Another important thing to check is the number of missing values. Because of how mass spec data is acquired, it is "common" to encounter many missing values (represented as 0s or NAs in our data). However, missing values make it difficult to complete data analysis, and an excess of missing values in a sample may indicate that something went wrong. Therefore, we should check how many missing values each sample has to make sure that all our samples look "good".

missing_values <- log_maxlfq_long %>%
        mutate(is.missing = log2_MaxLFQ == 0) %>%
        ## check to see which are missing. If they are missing, we'll see a "TRUE
        group_by(Samples, is.missing) %>% ##  
        summarise(count = n()) 
## this means we are counting the number of times a protein is missing or NOT missing in each Sample

missing_values

## let's transform these into percentages

missing_percent <- missing_values %>%
        mutate(Percent = count/nrow(log_maxlfq)*100) 
        # creating a column that is the total # of proteins for calculating percentages
missing_percent

Now that we've counted how many missing values there are, we can plot it using ggplot() to see if there are any samples with more missing values than the others!

Let's plot the percentage of missing values. To do that, we'll calculate the percentage of missing AND present values, and then create a data frame to store it in.

(percentage.plot <- ggplot(missing_percent, aes(x=Samples, y=Percent,fill = is.missing)) +
         geom_bar(stat = 'identity') +
        coord_flip()  + #makes it a horizontal bar chart
        scale_fill_manual(name = "", # this removes the legend name
                        values = c('steelblue', 'tomato3'), 
                        labels = c("Present", "Missing")))

4. Exploratory data analysis

Principal component analysis (PCA) is another type of analysis that is used to test quality control, and is very common in "-omics" data (such as genomics, transcriptomics, proteomics, etc). Typically we use PCA to visualize data that is very high dimensional (lots of samples and proteins). This way we can identify outlier samples that may have problems due to technical issues.

There isn't enough time to go into what PCA does, but here is a link to a visual explanation.
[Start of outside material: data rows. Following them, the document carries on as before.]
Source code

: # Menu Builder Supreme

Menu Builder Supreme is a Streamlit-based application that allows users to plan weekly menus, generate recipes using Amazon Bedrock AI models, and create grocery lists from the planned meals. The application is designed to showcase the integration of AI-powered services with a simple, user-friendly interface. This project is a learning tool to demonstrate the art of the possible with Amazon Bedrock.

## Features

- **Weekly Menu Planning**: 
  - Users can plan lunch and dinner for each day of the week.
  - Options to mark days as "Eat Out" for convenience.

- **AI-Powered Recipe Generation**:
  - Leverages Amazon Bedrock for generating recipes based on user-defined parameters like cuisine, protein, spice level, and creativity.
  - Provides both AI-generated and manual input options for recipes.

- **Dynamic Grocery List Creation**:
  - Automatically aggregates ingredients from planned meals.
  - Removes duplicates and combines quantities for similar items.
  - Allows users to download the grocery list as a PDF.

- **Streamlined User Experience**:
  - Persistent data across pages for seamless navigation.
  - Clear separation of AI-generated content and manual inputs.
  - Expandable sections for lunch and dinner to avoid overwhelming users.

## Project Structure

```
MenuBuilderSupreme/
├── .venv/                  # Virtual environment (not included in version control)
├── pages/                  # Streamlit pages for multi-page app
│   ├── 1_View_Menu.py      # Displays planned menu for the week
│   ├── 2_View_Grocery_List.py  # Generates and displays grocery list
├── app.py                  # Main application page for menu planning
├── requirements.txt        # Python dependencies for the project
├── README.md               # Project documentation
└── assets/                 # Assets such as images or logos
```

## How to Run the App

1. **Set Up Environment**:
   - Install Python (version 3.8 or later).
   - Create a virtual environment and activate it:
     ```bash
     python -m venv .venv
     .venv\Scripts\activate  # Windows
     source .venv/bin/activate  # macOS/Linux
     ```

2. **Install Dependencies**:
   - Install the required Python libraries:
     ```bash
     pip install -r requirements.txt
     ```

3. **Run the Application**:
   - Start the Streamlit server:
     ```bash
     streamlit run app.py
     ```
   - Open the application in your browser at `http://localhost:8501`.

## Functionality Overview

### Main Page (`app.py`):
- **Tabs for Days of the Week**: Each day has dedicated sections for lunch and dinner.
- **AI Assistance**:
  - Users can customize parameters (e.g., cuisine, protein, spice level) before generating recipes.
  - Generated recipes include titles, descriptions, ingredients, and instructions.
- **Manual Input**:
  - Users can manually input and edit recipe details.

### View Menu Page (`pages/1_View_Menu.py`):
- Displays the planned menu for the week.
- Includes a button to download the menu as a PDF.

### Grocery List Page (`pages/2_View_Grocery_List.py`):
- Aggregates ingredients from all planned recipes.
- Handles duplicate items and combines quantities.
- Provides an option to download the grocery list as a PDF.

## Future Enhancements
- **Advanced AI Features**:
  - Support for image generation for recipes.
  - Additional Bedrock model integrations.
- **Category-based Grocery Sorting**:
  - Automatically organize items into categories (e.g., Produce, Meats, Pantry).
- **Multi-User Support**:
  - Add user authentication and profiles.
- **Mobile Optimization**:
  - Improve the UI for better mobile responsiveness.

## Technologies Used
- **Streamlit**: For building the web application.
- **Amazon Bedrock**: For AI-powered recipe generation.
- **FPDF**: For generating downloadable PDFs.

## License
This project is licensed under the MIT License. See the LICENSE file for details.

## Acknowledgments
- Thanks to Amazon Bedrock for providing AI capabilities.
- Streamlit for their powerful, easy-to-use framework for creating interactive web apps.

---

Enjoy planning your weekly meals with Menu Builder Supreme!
In our case, we will expect that control samples will be similar to each other, and samples treated with 1-kestose will be similar to each other.

swapped_log_maxlfq <- log_maxlfq %>% select(-protein_id) %>% t()
metadata <- data.frame(Treatment = c("KES", "KES", "KES", "PBS", "PBS", "PBS"))

autoplot(prcomp(swapped_log_maxlfq), data = metadata, colour = 'Treatment')

What is this PCA plot telling us about our data? Let's discuss.

5. Further analysis

There is more data analysis that we can do, but there wasn't enough time to show it all.

For example, we can look into the taxonomy of the samples and test how 1-kestose may alter the composition of the gut microbiota. Or, we can look into how the microbiome changes functionally with different treatments. We can see how specific proteins/peptides change expression by looking at the "fold change" values of PBS vs KES samples.

Hopefully this shows you a bit about what we can do in R and how powerful and fun it can be!